Aside from its impact on my blogging . . .

The last two weeks were an excellent experiment in combining most of the things that I need and enjoy into an optimized, customized lifestyle and it turns out that I can easily accomplish my computer-based work while surfing great waves for several hours a day and advancing the projects of Robertsport Community Works. Granted, living in a large, stilted, well-furnished safari tent, perched with a commanding view of Liberia's marquis point break will probably not be a constant option; but, it may be a possibility for a few more months--especially since Elie has been making herself so welcome in the hotel's kitchen.

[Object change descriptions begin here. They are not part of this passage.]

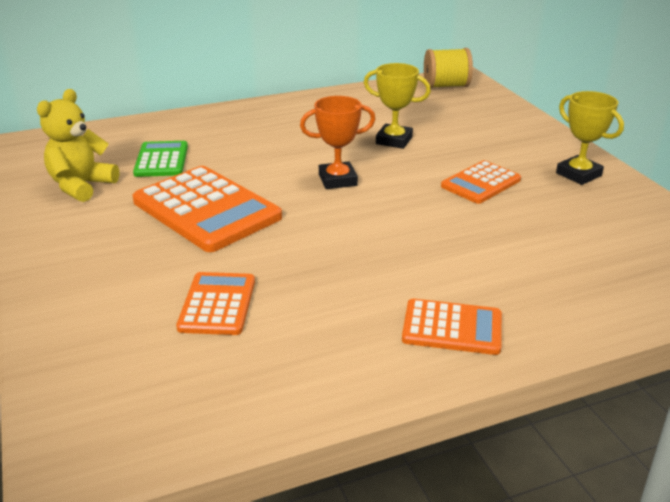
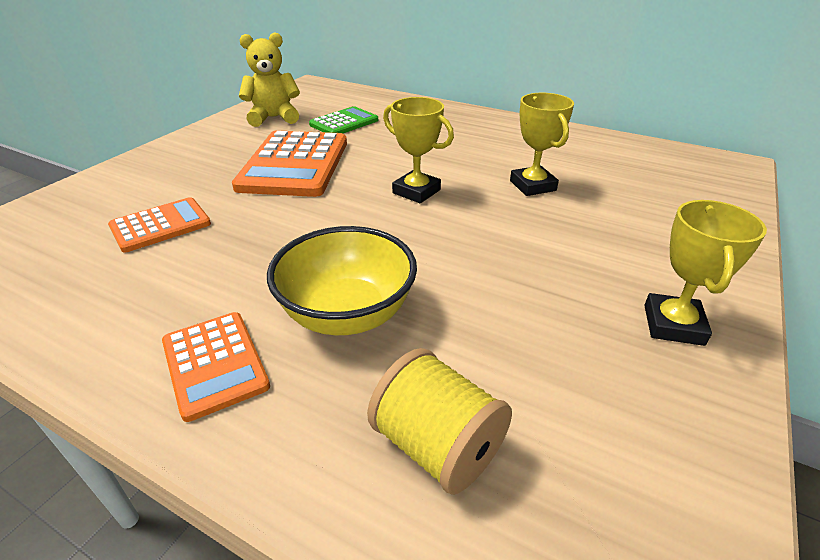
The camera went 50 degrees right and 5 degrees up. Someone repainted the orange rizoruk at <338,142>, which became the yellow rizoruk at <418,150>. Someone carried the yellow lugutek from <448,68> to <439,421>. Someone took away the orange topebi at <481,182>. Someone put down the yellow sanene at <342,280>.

We'd love for this arrangement to continue; but there are management issues and politics to negotiate and everyone at the table has strong feelings; so it's a bit of a longshot. Regardless, it's now apparent that we should be living in Roberstport, that living in Robertsport doesn't detract from my professional life and that we have a lot to offer the tourist industry there.

Whenever there are legitimate photographers around, I don't take photographs. So, my camera has been bagged for a couple of weeks; but, supposedly, I'll soon be in possession of hundreds of high quality, professionally shot images of Roberstport, which I hope to share, if I'm given permission.